After six-and-a-half years of working as a teacher from six in the morning until five in the evening, Pushpa felt that the returns were diminishing and his life was moving nowhere. But migrating to Dubai for work was not his first choice. Like other urban-born and educated people, he had looked further west to the US for emigration. He had applied for master’s programmes in the US through an educational consultancy, but lost Rs 200,000 in the process. Frustrated, he started looking for opportunities elsewhere and found one in Dubai. In the literature on migrant workers, Pushpa is an anomaly, but also a part of an increasing phenomenon, in which urban youths have one eye fixed on the Gulf countries and the other further west, on Europe and North America, the preferred choices–either way, the goal is to leave, for which they can hardly be blamed.

“What’s here? Nothing? First, with the jobs that we hold, we can never amass enough capital to start our own business. And if we have already started a business, you know the situation in the country. The business soon stagnates,” says Pushpa, leaving me to guess what he’s trying to get across. But I have a general idea about what he means by “the situation in the country”.

Our culture has become such that toiling on foreign soil is preferred over doing the same here. A person’s stories of travel, whether by choice or not, are seen as marks of prestige, of wealth and power–harkening to the days when lahures started enlisting in the British/Indian armies. When people talk about people who are abroad, there is nothing but admiration in their voice, the kind of admiration that brings feelings of inferiority in the ones listening, the kind that gently presses the listeners to plan their own exit.

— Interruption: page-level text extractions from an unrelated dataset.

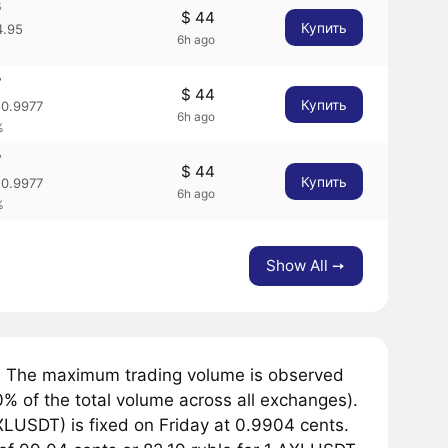
6
$ 44
Купить
.95
6h ago
7
$ 44
Купить
0.9977
6h ago
%
7
$ 44
Купить
0.9977
6h ago
%
Show All ➙
. The maximum trading volume is observed
 of the total volume across all exchanges).
LUSDT) is fixed on Friday at 0.9904 cents.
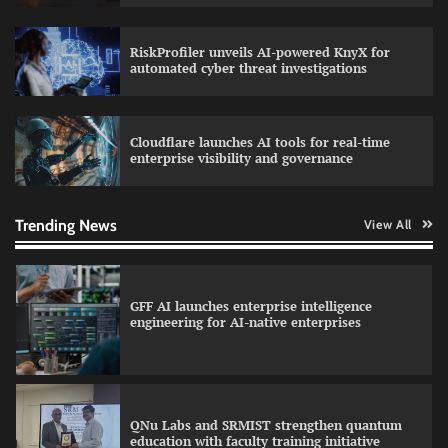
RiskProfiler unveils AI-powered KnyX for
Data Science Wizards unveils AI partnership
automated cyber threat investigations
model for enterprise AI adoption
Cloudflare launches AI tools for real-time
enterprise visibility and governance
Qualys balancing automation speed with
human oversight in critical systems
Trending News
View All
GFF AI launches enterprise intelligence
engineering for AI-native enterprises
QNu Labs and SRMIST strengthen quantum
education with faculty training initiative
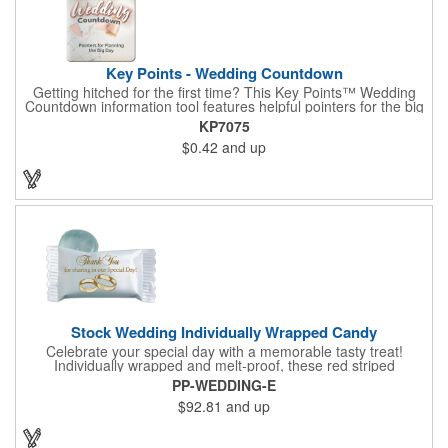
Key Points - Wedding Countdown
Getting hitched for the first time? This Key Points™ Wedding
Countdown information tool features helpful pointers for the big
day. A must have for all future brides! Each 2 1/8" x 3 3/8"
KP7075
pamphlet is printed on high-quality card stock with gloss coating
$0.42
and up
and folds down to the size of a credit card for easy carrying in a
wallet or purse. When your logo or message is printed on the
side, this item makes the perfect promotion for bridal stores,
wedding planners and more! Product not subject to tariffs.
Stock Wedding Individually Wrapped Candy
Celebrate your special day with a memorable tasty treat!
Individually wrapped and melt-proof, these red striped
peppermint candies feature a wedding design on the wrapper
PP-WEDDING-E
thanking your guests for sharing in your big day. These tasty
$92.81
and up
and useful favors will add a little sweetness to your guests
reception table and later into their purse or pockets. Just like
your marriage, these are sure to leave a lasting impression!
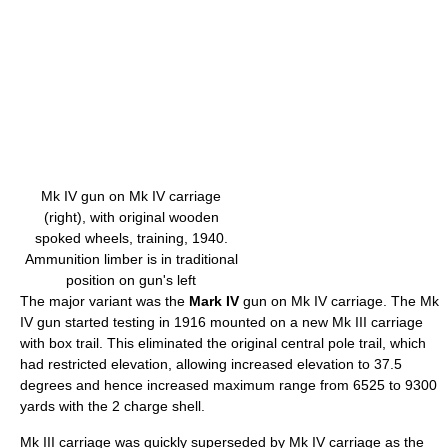
Mk IV gun on Mk IV carriage
(right), with original wooden
spoked wheels, training, 1940.
Ammunition limber is in traditional
position on gun's left
The major variant was the
Mark IV
gun on Mk IV carriage. The Mk
IV gun started testing in 1916 mounted on a new Mk III carriage
with box trail. This eliminated the original central pole trail, which
had restricted elevation, allowing increased elevation to 37.5
degrees and hence increased maximum range from 6525 to 9300
yards with the 2 charge shell.
Mk III carriage was quickly superseded by Mk IV carriage as the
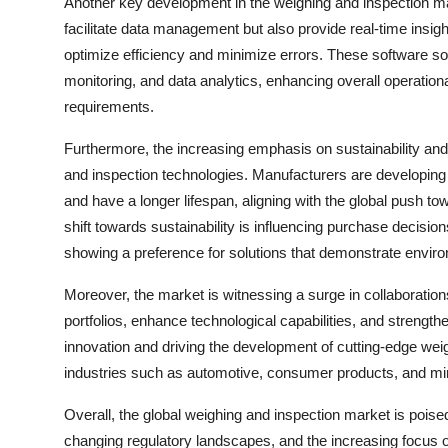
Another key development in the weighing and inspection mar
facilitate data management but also provide real-time insig
optimize efficiency and minimize errors. These software so
monitoring, and data analytics, enhancing overall operatio
requirements.
Furthermore, the increasing emphasis on sustainability and
and inspection technologies. Manufacturers are developin
and have a longer lifespan, aligning with the global push tow
shift towards sustainability is influencing purchase decisi
showing a preference for solutions that demonstrate environ
Moreover, the market is witnessing a surge in collaboratio
portfolios, enhance technological capabilities, and strength
innovation and driving the development of cutting-edge wei
industries such as automotive, consumer products, and mi
Overall, the global weighing and inspection market is pois
changing regulatory landscapes, and the increasing focus 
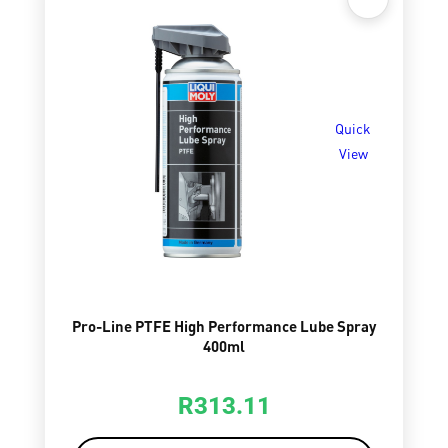
Quick
View
Pro-Line PTFE High Performance Lube Spray
400ml
R
313.11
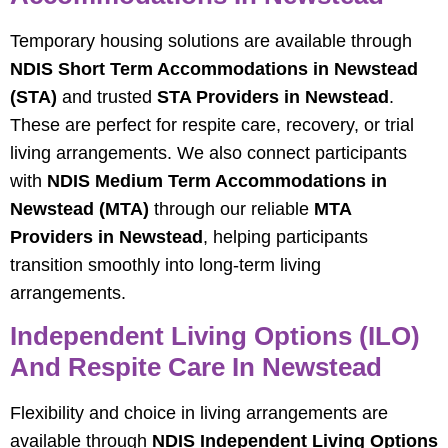
Temporary housing solutions are available through
NDIS Short Term Accommodations in Newstead
(STA)
and trusted
STA Providers in Newstead
.
These are perfect for respite care, recovery, or trial
living arrangements. We also connect participants
with
NDIS Medium Term Accommodations in
Newstead (MTA)
through our reliable
MTA
Providers in Newstead
, helping participants
transition smoothly into long-term living
arrangements.
Independent Living Options (ILO)
And Respite Care In Newstead
Flexibility and choice in living arrangements are
available through
NDIS Independent Living Options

“Yeha basera kaam chhaina,” is a refrain one hears over and over again, and once one hears it enough times from enough number of people, it starts to feel true. Photos of friends, cousins, neighbours’ children or acquaintances in front of the Petronas Twin Towers then become objects of envy. Migration scholars and researchers are yet to study the trend of urban youths migrating to the Gulf countries and Malaysia for work. But they and people like Pushpa do not want to say outright that peer pressure or the culture of migration is one of the factors driving youths abroad. That narrative gives a negative spin to a phenomenon that is as old as human history. Instead, they call it the ‘demonstration effect’. People like Pushpa (when I met him a month ago in a small room in Dhalkho, there were four other men with experiences similar to his) point at the dwindling opportunities, perceived or real, here in the country.

They have all seen what people can achieve here with the money they make abroad. As a friend once said, “As long as there is someone abroad sending back money, life here is prettier. You don’t have to, for example, worry about falling ill and not having money for treatment.” Pushpa makes over Rs 130,000 a month in Dubai. He does not want to disclose exactly how much of this money he saves, but he says he does put away some–because the reasons he could not save here in Nepal do not exist there in Dubai.

“You have friends here, whom you meet every single day and have beer with. There, as long as you remain a teetotaller, you save.” His younger brother, Sunil, who had spent a year in Qatar, agrees with him on this. As Pushpa flips through the pictures saved on his mobile phone, he shows me photos of himself in front of a rack of personal care products he stacked in a supermarket. He says life in Dubai is much better than the one he lived here. When one hears harrowing stories of migrant labourers exploited at the hands of agents and employers alike, statements like his sound exaggerated. But Amina Maharjan, a Livelihood Specialist (Migration) at ICIMOD, says that educated migrants like Pushpa have better career prospects abroad.

“Their education and knowledge of English helps,” says Maharjan. “As does the motivation to do anything to stay afloat,” says Sunil. He is planning to soon migrate to Denmark and join his wife, who is studying hotel management there. “I wouldn’t do my own dishes here in Nepal, but there if I have to, I will become a DJ. Not a disc jockey, but the kind who washes dishes in restaurants,” he laughs, revealing unintentionally how strong the dream of leaving is.